No one can define the tolerance for Error Rate in your web application. Some testers consider less than 1% Error Rate successful if the test is delivering greater than 95% of the maximum expected traffic. However, other testers consider any errors to be a big problem and work to eliminate them. It is not uncommon to have a few errors in web applications – especially when you are dealing with thousands of concurrent users.

Concurrent Users

Concurrent users is the most common way to express the load being applied during a test. This metric is measuring how many virtual users are active at any particular point in time. It does not equate to RPS because one user can generate a high number of requests, and each VUser will not constantly be generating requests.

A virtual user does what a “real” user does as specified by the script that you have created in the load testing tool. If there are 1,000 VUsers, then there are 1,000 scripts executing at that particular time. Many of those 1,000 VUsers are making requests at the same time, but there are many VUsers that are not because of “think time”. Simply put, think time is the pause after each page that simulates what happens with a real user as he or she reads the page received before clicking again.

Requests per Second

RPS is the measurement of how many requests are being sent to the target server. It includes requests for HTML pages, CSS stylesheets, XML documents, JavaScript libraries, images, Flash/multimedia files, and any other requested resource.

RPS will be affected by how many resources are called from the site’s pages. Some sites can have between 50 to 100 images per page, and as long as these images are small in size (e.g. <25KB), the RPS will be higher than long text pages with few images that are dynamically generated from database queries. The reason for this is that images and other static resources are served by the web server or a Content Delivery Network, and there is virtually no expensive processing that must take place before that resource is sent to the browser (i.e. LoadStorm).

Throughput

Throughput is measured in units of Kilobytes Per Second, and it is the measurement of bandwidth consumed during the test. It shows how much data is flowing back and forth from your servers.

Throughput will often vary from test to test relative to the concurrent users, but there can be other reasons for these shifts.

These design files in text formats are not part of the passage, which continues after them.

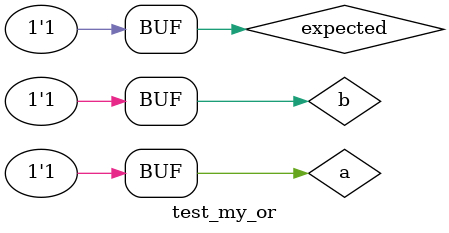
<source format=v>
module test_my_or();
   reg a;
   reg b;
   reg expected;
   
   wire c;

   my_or u1(c, a, b);

   initial 
     begin
	a = 0;
	b = 0;
	expected = 0;

	#1 a = 0;
	b = 1;
	expected = 1;
	
	#1 a = 1;
	b = 0;
	expected = 1;
	
	#1 a = 1;
	b = 1;
	expected = 1;
     end

   initial
     $monitor("my_or %d %b %b (%b %b)", $time, a, b, c, expected);
   
endmodule

</source>
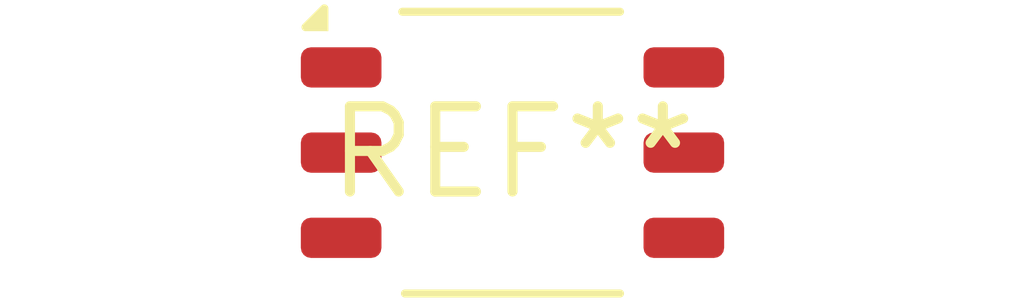
<source format=kicad_pcb>
(kicad_pcb (version 20240108) (generator pcbnew)

  (general
    (thickness 1.6)
  )

  (paper "A4")
  (layers
    (0 "F.Cu" signal)
    (31 "B.Cu" signal)
    (32 "B.Adhes" user "B.Adhesive")
    (33 "F.Adhes" user "F.Adhesive")
    (34 "B.Paste" user)
    (35 "F.Paste" user)
    (36 "B.SilkS" user "B.Silkscreen")
    (37 "F.SilkS" user "F.Silkscreen")
    (38 "B.Mask" user)
    (39 "F.Mask" user)
    (40 "Dwgs.User" user "User.Drawings")
    (41 "Cmts.User" user "User.Comments")
    (42 "Eco1.User" user "User.Eco1")
    (43 "Eco2.User" user "User.Eco2")
    (44 "Edge.Cuts" user)
    (45 "Margin" user)
    (46 "B.CrtYd" user "B.Courtyard")
    (47 "F.CrtYd" user "F.Courtyard")
    (48 "B.Fab" user)
    (49 "F.Fab" user)
    (50 "User.1" user)
    (51 "User.2" user)
    (52 "User.3" user)
    (53 "User.4" user)
    (54 "User.5" user)
    (55 "User.6" user)
    (56 "User.7" user)
    (57 "User.8" user)
    (58 "User.9" user)
  )

  (setup
    (pad_to_mask_clearance 0)
    (pcbplotparams
      (layerselection 0x00010fc_ffffffff)
      (plot_on_all_layers_selection 0x0000000_00000000)
      (disableapertmacros false)
      (usegerberextensions false)
      (usegerberattributes false)
      (usegerberadvancedattributes false)
      (creategerberjobfile false)
      (dashed_line_dash_ratio 12.000000)
      (dashed_line_gap_ratio 3.000000)
      (svgprecision 4)
      (plotframeref false)
      (viasonmask false)
      (mode 1)
      (useauxorigin false)
      (hpglpennumber 1)
      (hpglpenspeed 20)
      (hpglpendiameter 15.000000)
      (dxfpolygonmode false)
      (dxfimperialunits false)
      (dxfusepcbnewfont false)
      (psnegative false)
      (psa4output false)
      (plotreference false)
      (plotvalue false)
      (plotinvisibletext false)
      (sketchpadsonfab false)
      (subtractmaskfromsilk false)
      (outputformat 1)
      (mirror false)
      (drillshape 1)
      (scaleselection 1)
      (outputdirectory "")
    )
  )

  (net 0 "")

  (footprint "Osram_SFH9x0x" (layer "F.Cu") (at 0 0))

)

</source>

If your throughput is very high this could indicate that your site is successfully transferring lots of response data, but this could also be a signal that your site has several resources such as images that could be compressed to save bandwidth. Very low throughput could indicate that your site was failing to respond before requests were timed out, or that many of your resources were treated as cached if the continue to appear on each page which is good.

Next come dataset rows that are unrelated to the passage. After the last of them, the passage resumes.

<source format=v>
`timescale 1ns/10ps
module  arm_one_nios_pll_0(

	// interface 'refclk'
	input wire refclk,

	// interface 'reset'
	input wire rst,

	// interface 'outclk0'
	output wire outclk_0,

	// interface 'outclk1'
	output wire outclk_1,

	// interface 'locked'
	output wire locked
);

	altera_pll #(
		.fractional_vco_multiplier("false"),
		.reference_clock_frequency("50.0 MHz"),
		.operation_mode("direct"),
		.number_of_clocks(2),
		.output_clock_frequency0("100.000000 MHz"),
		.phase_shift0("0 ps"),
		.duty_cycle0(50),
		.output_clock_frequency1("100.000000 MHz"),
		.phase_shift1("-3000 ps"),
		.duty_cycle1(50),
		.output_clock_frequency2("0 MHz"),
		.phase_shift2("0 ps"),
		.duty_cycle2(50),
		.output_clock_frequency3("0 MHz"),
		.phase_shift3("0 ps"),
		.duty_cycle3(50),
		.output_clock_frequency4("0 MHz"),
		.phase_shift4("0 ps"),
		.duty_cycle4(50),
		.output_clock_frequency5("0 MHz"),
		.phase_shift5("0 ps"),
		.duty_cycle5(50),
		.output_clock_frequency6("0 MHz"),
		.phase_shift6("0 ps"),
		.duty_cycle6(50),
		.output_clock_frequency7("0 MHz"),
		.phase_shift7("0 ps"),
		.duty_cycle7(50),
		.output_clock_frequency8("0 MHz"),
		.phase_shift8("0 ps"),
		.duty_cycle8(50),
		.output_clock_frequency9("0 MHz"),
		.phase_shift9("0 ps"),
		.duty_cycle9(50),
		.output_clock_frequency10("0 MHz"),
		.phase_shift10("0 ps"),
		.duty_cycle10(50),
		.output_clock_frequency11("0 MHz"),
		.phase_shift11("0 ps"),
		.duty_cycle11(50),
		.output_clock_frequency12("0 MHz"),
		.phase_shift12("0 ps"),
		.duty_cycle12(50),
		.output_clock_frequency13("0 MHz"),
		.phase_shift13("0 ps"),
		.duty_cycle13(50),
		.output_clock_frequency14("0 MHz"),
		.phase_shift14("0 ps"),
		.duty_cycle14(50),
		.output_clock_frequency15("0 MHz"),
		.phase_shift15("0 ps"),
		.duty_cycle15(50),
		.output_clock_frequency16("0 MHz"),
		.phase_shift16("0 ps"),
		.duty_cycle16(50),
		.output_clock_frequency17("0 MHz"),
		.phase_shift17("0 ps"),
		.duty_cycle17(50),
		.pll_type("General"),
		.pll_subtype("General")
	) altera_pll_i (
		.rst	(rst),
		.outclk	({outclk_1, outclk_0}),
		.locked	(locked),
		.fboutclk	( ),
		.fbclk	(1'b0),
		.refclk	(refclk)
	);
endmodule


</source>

Other Thoughts on Load Testing Metrics

On SOA Testing blog, they list the most important load testing metrics in their context as:

Response time: It’s the most important parameter to reflect the quality of a Web Service. Response time is the total time it takes after the client sends a request till it gets a response. This includes the time the message remains in transit on the network, which can’t be measured exclusively by any load-testing tool. So we’re restricted to testing Web Services deployed on a local machine. The result will be a graph measuring the average response time against the number of virtual users.
Number of transactions passed/failed: This parameter simply shows the total number of transactions passed or failed.
Throughput: It’s measured in bytes and represents the amount of data that the virtual users receive from the server at any given second. We can compare this graph to the response-time graph to see how the throughput affects transaction performance.
Load size: The number of concurrent virtual users trying to access the Web Service at any particular instance in an interval of time.
CPU utilization: The amount of CPU time used by the Web Service while processing the request.
Memory utilization: The amount of memory used by the Web Service while processing the request.
Wait Time (Average Latency): The time it takes from when a request is sent until the first byte is received.